Les promenades du rêveur solitaire - La chapelle Saint André de Biguglia en octobre 2012



Hier la chapelle Sainte Marie de la commune de mon enfance, aujourd'hui la chapelle Saint André de la commune où je réside. Le temps est incroyablement beau en cette fin octobre, mais par rapport à la veille incroyablement plus froid. Pour Furiani je n'avais qu'un t-shirt en coron léger et encore il faisait très bon , pour Biguglia je suis passé à la polaire. Ceci me fait prendre conscience que je dois rester vigilant quand à l'équipement que j'amène avec moi dans ces escapades. En admettant qu'il puisse m'arriver quoi que ce soit qui me retarderait dans mon parcours, ou que la mauvaise météo me rattrape, je ne tiens pas à grossir la rubrique dans fais divers, catégorie randonneur imprudent.

Mais passons. J'accède aux hauteurs du village de Biguglia d'où le tracé part juste derrière un petit lavoir. Un escalier de béton brut marque le début de la piste à suivre. Çà ne me semble pas très naturel mais je sais que les choses vont changer bientôt vu que les ruines de la chapelle Saint André où je veux aller sont en pleine nature et surtout loin des habitations.
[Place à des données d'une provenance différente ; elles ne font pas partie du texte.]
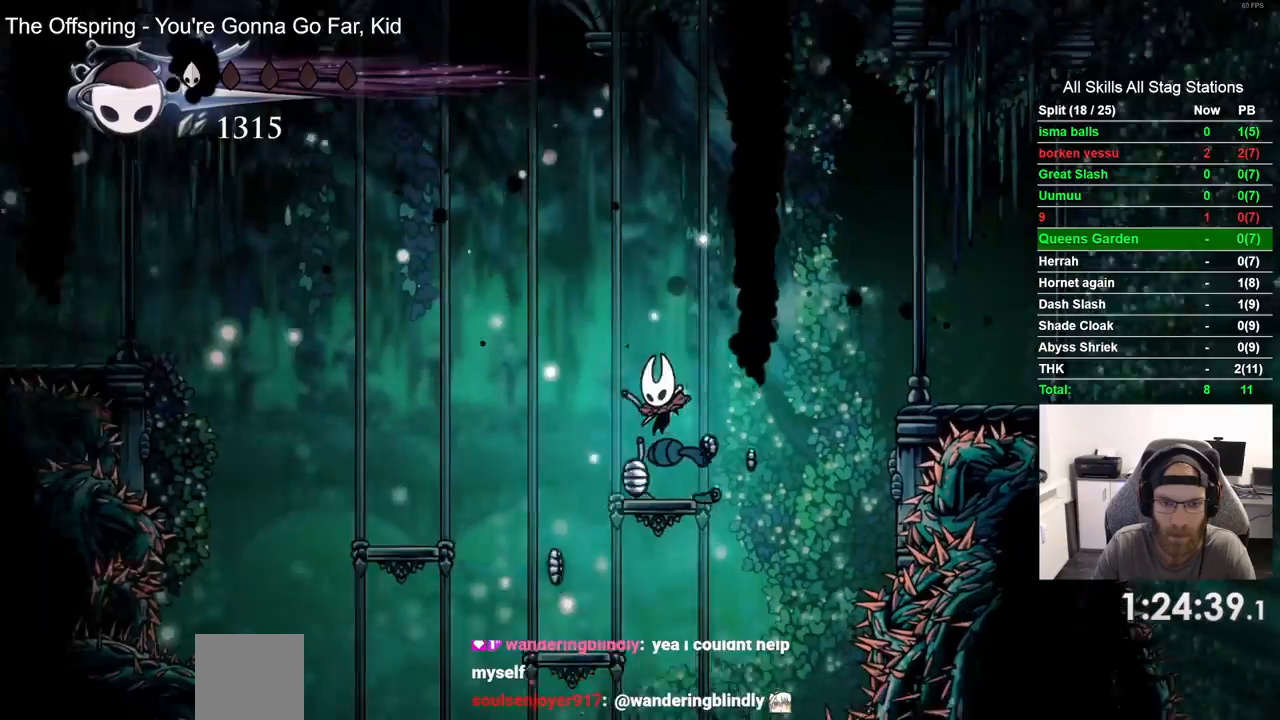
{"dt_ms": 500, "buttons": ["CROSS", "DPAD_LEFT"], "left_stick": "center", "right_stick": "center"}
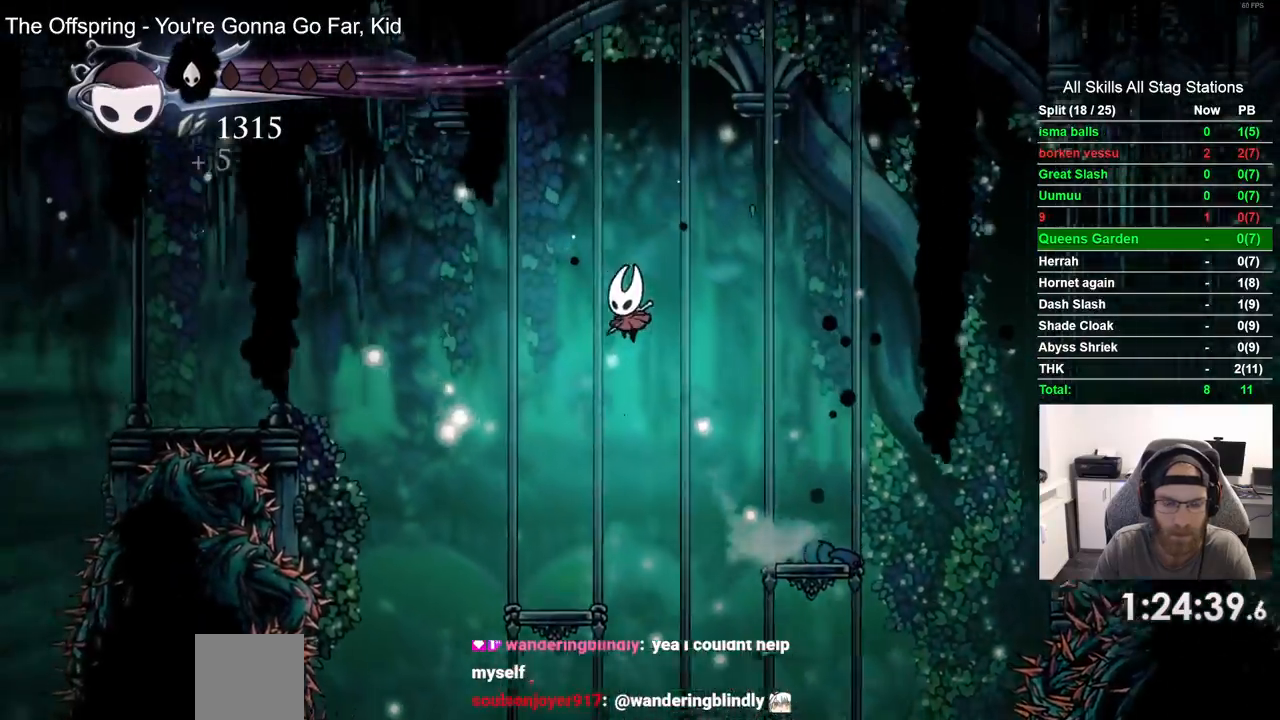
{"dt_ms": 1000, "buttons": ["DPAD_LEFT"], "left_stick": "center", "right_stick": "center"}
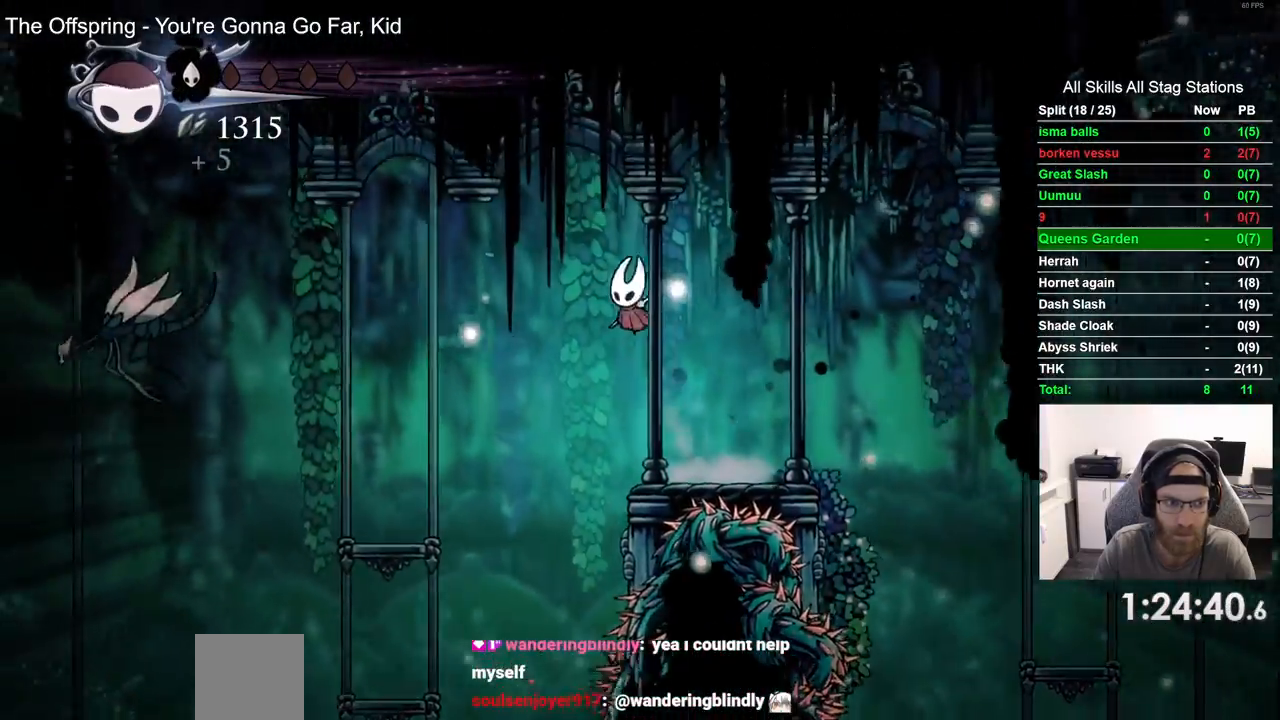
{"dt_ms": 500, "buttons": ["DPAD_LEFT"], "left_stick": "center", "right_stick": "center"}
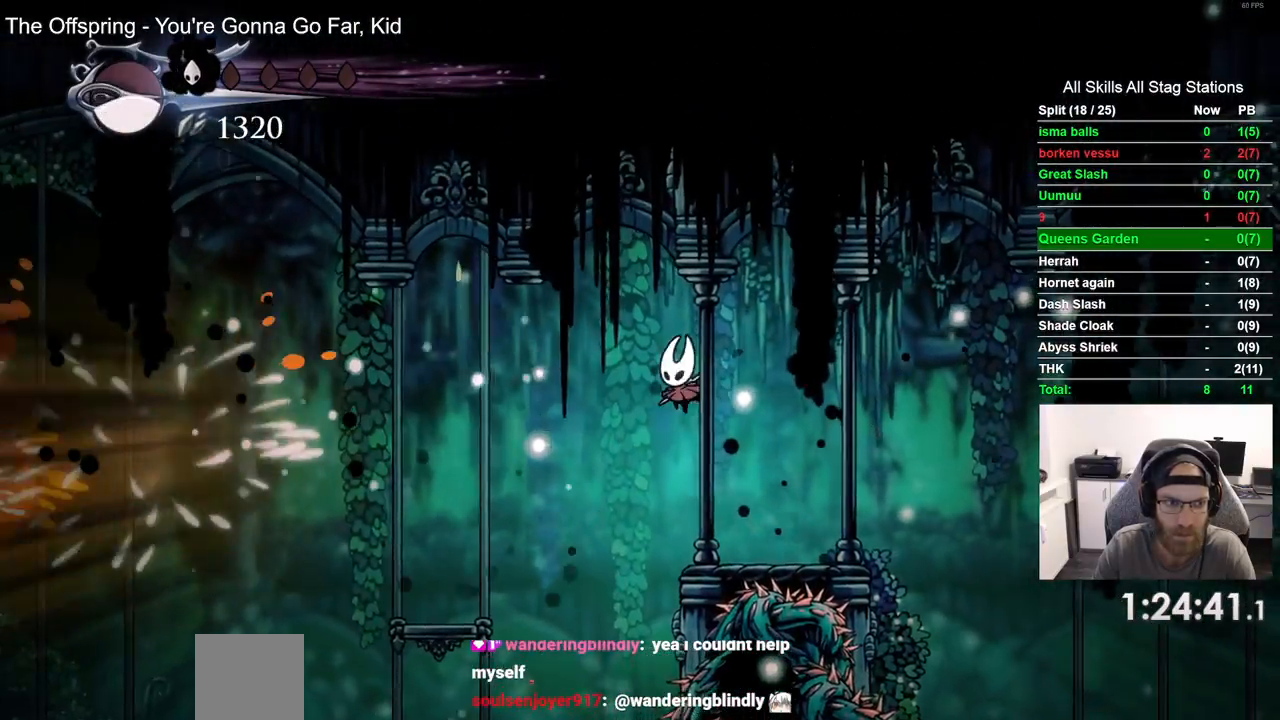
{"dt_ms": 1000, "buttons": ["CROSS", "DPAD_LEFT"], "left_stick": "center", "right_stick": "center"}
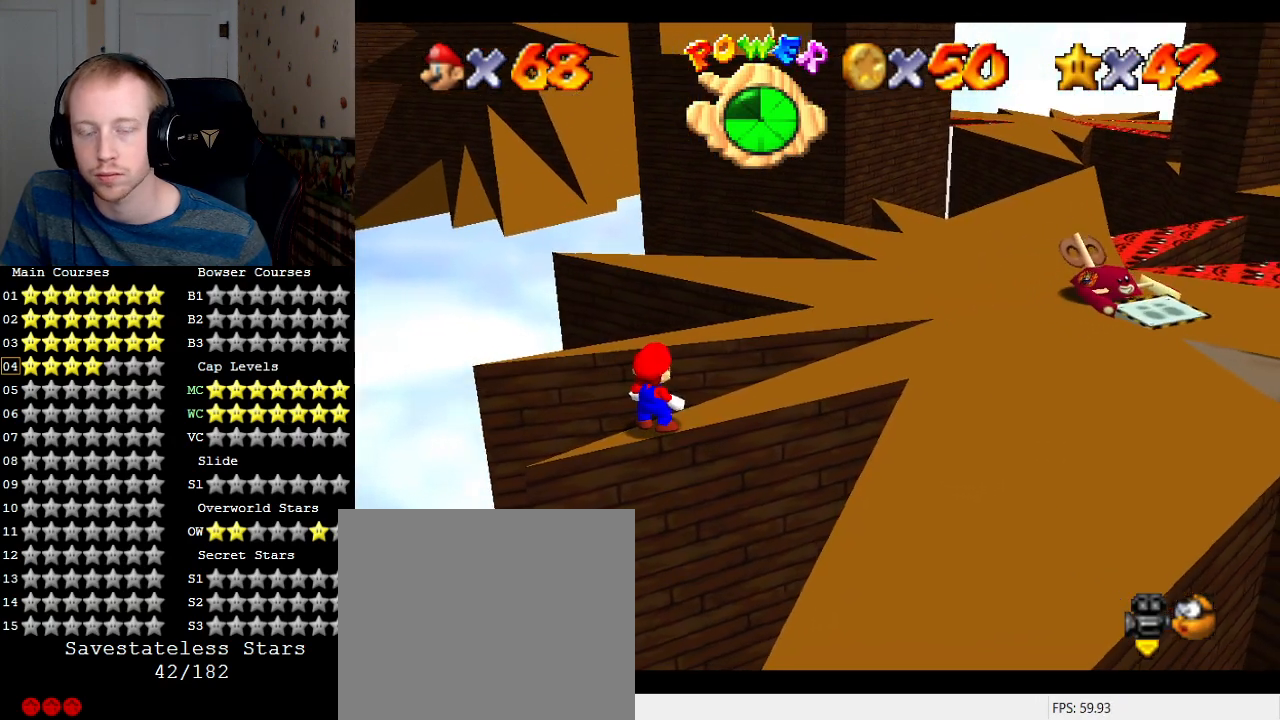
Gameplay with a controller (PlayStation layout); each line is a JSON object with the inputs held at the frame after it. "events" lists button and stick changes between this image and that frame as [ms after this image, input, new state], when the widget could be followed in between. Not read: L3 R3.
{"buttons": [], "left_stick": "center", "right_stick": "left", "events": []}
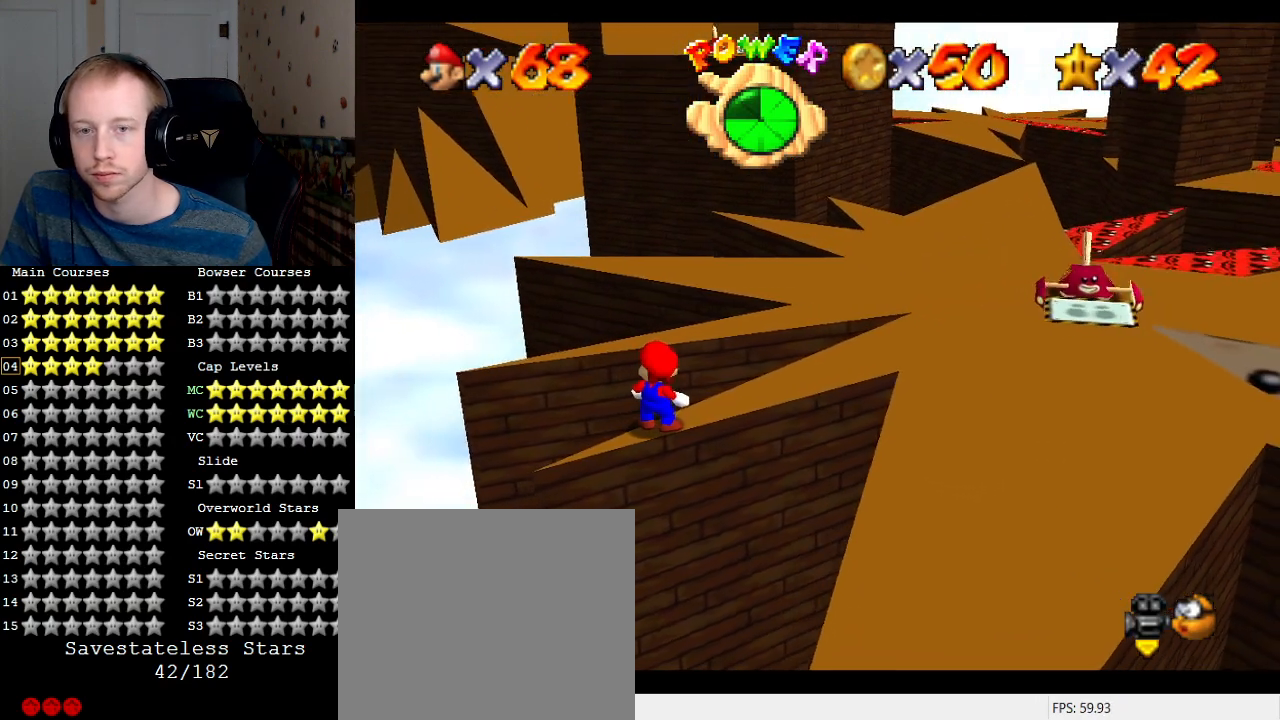
{"buttons": [], "left_stick": "center", "right_stick": "left", "events": []}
Le petit sentier forestier est sympathique, pas encore abrupt, et laisse entrevoir le désormais panorama classique de l'étang de Biguglia et d'une part de plus en plus importante de la plaine à mesure que l'on grimpe. Quelques pagliaghji en ruine agrémentent le tout alors même que le chemin perd de sa netteté de part les feuilles mortes qui jonchent le pied des arbres environnants. Mais rien de bien sorcier jusque là, ayant croisé un panneau avec un laconique mais utile « CHAPELLE » un peu avant. Panneau que je redresse quelque peu d'ailleurs, les aléas de la météo et un entretien tout relatif à mon avis l'ayant quelque peu chahuté.

A mesure que l'altitude croit, les arbres se raréfient pour laisser place au maquis de bruyères entrelacées de joyeusetés à épine qui vous font apprécier une tenue couvrante en lieu et place d'une légère, même si le froid sec de la journée la justifiait déjà comme annoncé plus haut. La route rétrécit drastiquement, je suis ce qui semble être une rigole formée par l'écoulement des eaux de pluie où j'ai parfois juste la place de passer sans me faufiler malgré mon petit gabarit. Çà commence à tirer sur les cuisses vu que la pente augmente. C'est l'archétype même du passage que je n'aime pas dans mes promenades : la visibilité éteint restreinte par la densité de la végétation, vous êtes contraints bon gré mal gré de suivre cette unique voie en espérant ne pas avoir loupé une bifurcation semi-emmurée d'arbustes ayant trop poussé l'été.

La montagne semble encore haute, le vent se lève, accentuant l'impression de froid qui traverse un peu ma polaire. J'ai bien un coupe-vent dans mon équipement mais c'est encore supportable donc pas d'urgence à l'enfiler. La végétation devient désormais presque rase, la vue se dégage sur le sommet en face de moi, mais également sur la plaine derrière, que la vision balaie largement de par la netteté de l'horizon épuré par le souffle du vent. La chapelle est désormais en vue. Du moins ce qu'il en reste. En effet, le temps a fait sur elle son œuvre de destruction : seul subsiste réellement le mur à l'arrière de ce qui a du être l'autel. Une croix de bois s'y dresse avec une petite plaque à la mémoire d'une personne disparue. J'ai mis un peu de temps avant d'oser pénétrer dans les ruines. Les lieux sacrés ont mon profond respect même si je ne l'exprime pas en dehors de ces rares moments où je les côtoie encore.

Le moment est solennel : seul au milieu de nulle part, dans les vestiges de la chapelle du saint patron de ma ville actuelle, avec près de mille ans d'histoire sous mes pas. Une nouvelle fois la plaine s'offre à moi en bas, toujours aussi magnifique à mes yeux malgré sa relative morosité quand on la compare aux rivages tourmentés du cap, de la Balagne ou du sud, ou bien aux mont et vallées du centre. Pourtant, en tant que bastiais de souche, ayant migré progressivement vers la périphérie sud, j'y suis attaché comme l'enfant aime sa mère sans se soucier aucunement de son apparence.

Il fait de plus en plus frais, je dois me résoudre à redescendre, d’autant plus que les nuages qui passent furtivement devant les rayons du soleil tendent à faire encore chuter la température par moments. La descente est aussi délectable que la montée vu que j'ai ce paysage de carte postale décrit plus haut devant moi. Et quand bien même je traverse la forêt qui me bouche la vue sur les alentours, je suis tout de même heureux d'avoir pu, si près de chez moi pourtant, profiter d'une piste à l'histoire intimement liée à Biguglia.